Vamos para o Nepal de Carro?

 

Transporte para Auli Transporte para Auli

Depois da nosssa última parada do tour seguimos para o nosso hotel, onde encontramos Ajay. Ele logo veio nos dizendo que já tinha montado todo o roteiro e transportes para nosso próximo destino.

Decidimos logo então sentar e ver qual seria a proposta. Ele explicou que analisou todas as possibilidades e tinha chegado à conclusão que o melhor seria irmos e voltarmos de carro para Auli, e depois tomar um avião para o Nepal. “De carro de Délhi até Auli? Mas isso não vai ser caro?", pensamos. 360 dólares para os quatro, disse Ajay, nos surpreendendo.

Ele logo mostrou então qual seria o carro, um Toyota Innova. Havia um estacionando na frente do hotel e ele apontou. Era um carro grande, confortável e muito espaçoso. Era um utilitário a diesel, muito comum na Índia para transporte de turistas. Apesar da proposta parecer boa  (cerca de 200 reais para cada um), não podíamos decidir naquele momento, pois ainda tínhamos de resolver o problema da passagem/visto, pois até aquele dia ainda estávamos com a pendência de não poder entrar a terceira vez na Índia, e tínhamos de resolver isso antes de qualquer decisão.
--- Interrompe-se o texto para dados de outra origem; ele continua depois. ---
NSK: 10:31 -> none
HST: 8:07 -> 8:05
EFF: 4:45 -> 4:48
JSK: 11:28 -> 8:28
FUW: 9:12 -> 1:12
Já que não podíamos tomar a decisão naquele momento, aproveitamos para especular outras possibilidades. Auli fica no nordeste da Índia, já bem perto do Nepal. Apesar disso, não dá para cruzar a fronteira por ali por que é uma região de altas montanhas (os Himalaias). Entretanto, mesmo voltando uma parte, ainda assim era caminho seguir de lá para o Nepal. Aproveitando que tínhamos achado o preço já ofertado bom perguntamos então se era possível que ele nos levasse de carro até o Nepal!

Sair de Délhi, ir para as montanhas e depois ir para outro país de carro parecia uma ótima ideia e oportunidade de conhecer bem toda a região! Ele então começou a fazer cálculos, fazer perguntas sobre o roteiro e a anotar datas e destinos. Eu vendo a tentativa dele de organizar todo o percurso disse que não precisava e dei a ele uma cópia do nosso roteiro detalhado, com locais e datas. Ajay disse então que precisaria analisar e no outro dia nos diria o preço.